Package org.w3c.tidy

Class ParserImpl


  • public final class ParserImpl
    extends java.lang.Object
    HTML Parser implementation.
    Version:
    $Revision$ ($Author$)
    Author:
    Dave Raggett dsr@w3.org , Andy Quick ac.quick@sympatico.ca (translation to Java), Fabrizio Giustina
    • Field Detail

      • HTML

        public static final Parser HTML
        parser for html.
      • HEAD

        public static final Parser HEAD
        parser for head.
      • TITLE

        public static final Parser TITLE
        parser for title.
      • SCRIPT

        public static final Parser SCRIPT
        parser for script.
      • BODY

        public static final Parser BODY
        parser for body.
      • FRAMESET

        public static final Parser FRAMESET
        parser for frameset.
      • INLINE

        public static final Parser INLINE
        parser for inline.
      • LIST

        public static final Parser LIST
        parser for list.
      • DEFLIST

        public static final Parser DEFLIST
        parser for definition lists.
      • PRE

        public static final Parser PRE
        parser for pre.
      • BLOCK

        public static final Parser BLOCK
        parser for block elements.
      • TABLETAG

        public static final Parser TABLETAG
        parser for table.
      • COLGROUP

        public static final Parser COLGROUP
        parser for colgroup.
      • ROWGROUP

        public static final Parser ROWGROUP
        parser for rowgroup.
      • ROW

        public static final Parser ROW
        parser for row.
      • NOFRAMES

        public static final Parser NOFRAMES
        parser for noframes.
      • SELECT

        public static final Parser SELECT
        parser for select.
      • TEXT

        public static final Parser TEXT
        parser for text.
      • EMPTY

        public static final Parser EMPTY
        parser for empty elements.
      • OPTGROUP

        public static final Parser OPTGROUP
        parser for optgroup.
    • Method Detail

      • parseTag

        protected static void parseTag​(Lexer lexer,
                                       Node node,
                                       short mode,
                                       int nestingLevel)
                                throws ExcessiveNesting
        Parse tag.
        Parameters:
        lexer - the Lexer to use
        node - the node to use
        mode - the mode to use
        nestingLevel - The current nesting level of the document.
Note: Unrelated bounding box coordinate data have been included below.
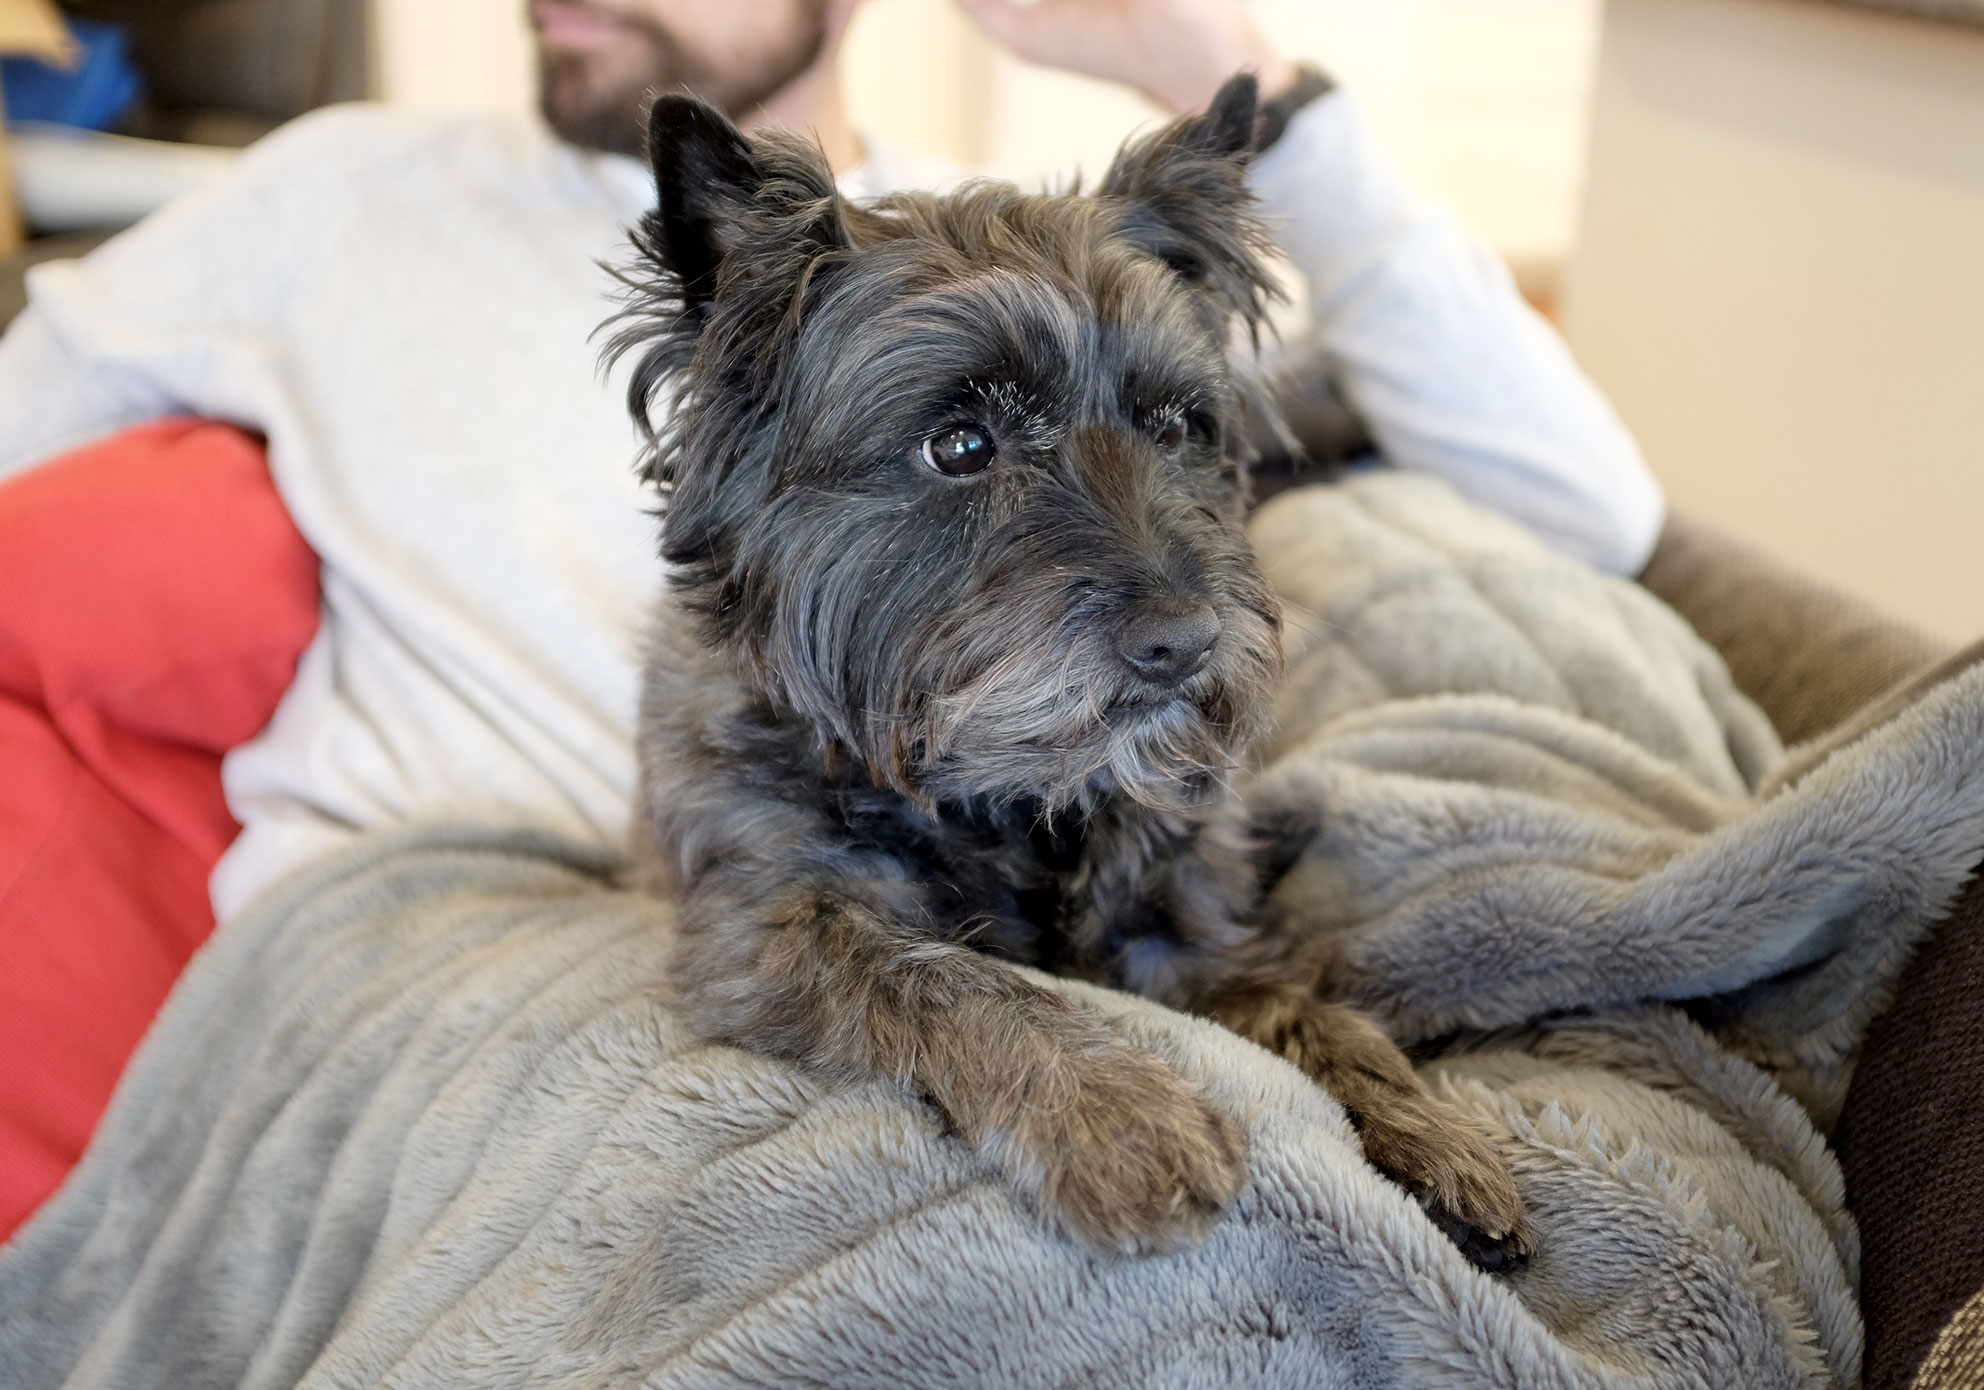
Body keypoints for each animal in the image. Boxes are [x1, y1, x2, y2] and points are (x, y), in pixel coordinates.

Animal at [611, 75, 1523, 1269]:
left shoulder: (1187, 936)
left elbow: (1308, 1013)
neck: (1003, 798)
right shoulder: (769, 928)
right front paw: (1119, 1116)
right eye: (959, 445)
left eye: (1178, 425)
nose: (1185, 640)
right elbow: (954, 978)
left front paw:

Extremely nested documents are considered an error.
        Throws:
        ExcessiveNesting - When excessive nesting is detected.
      • moveToHead

        protected static void moveToHead​(Lexer lexer,
                                         Node element,
                                         Node node,
                                         int nestingLevel)
                                  throws ExcessiveNesting
        Move node to the head, where element is used as starting point in hunt for head. Normally called during parsing.
        Parameters:
        lexer - the Lexer to use
        element - the element to use
        node - the node to use
        nestingLevel - The current nesting level of the document. Extremely nested documents are considered an error.
        Throws:
        ExcessiveNesting - When excessive nesting is detected.
      • parseDocument

        public static Node parseDocument​(Lexer lexer)
        HTML is the top level element.
        Parameters:
        lexer - the Lexer to use
        Returns:
        the document node
      • XMLPreserveWhiteSpace

        public static boolean XMLPreserveWhiteSpace​(Node element,
                                                    TagTable tt)
        Indicates whether or not whitespace should be preserved for this element. If an xml:space attribute is found, then if the attribute value is preserve, returns true. For any other value, returns false. If an xml:space attribute was not found, then the following element names result in a return value of true: pre, script, style, and xsl:text. Finally, if a TagTable was passed in and the element appears as the "pre" element in the TagTable, then true will be returned. Otherwise, false is returned.
        Parameters:
        element - The Node to test to see if whitespace should be preserved.
        tt - The TagTable to test for the getNodePre() function. This may be null, in which case this test is bypassed.
        Returns:
        true or false, as explained above.
      • parseXMLElement

        public static void parseXMLElement​(Lexer lexer,
                                           Node element,
                                           short mode)
        Parse XML element.
        Parameters:
        lexer - the Lexer to use
        element - the element to parse
        mode - the mode to use
      • parseXMLDocument

        public static Node parseXMLDocument​(Lexer lexer)
        Parse xml document.
        Parameters:
        lexer - the Lexer to use
        Returns:
        the document node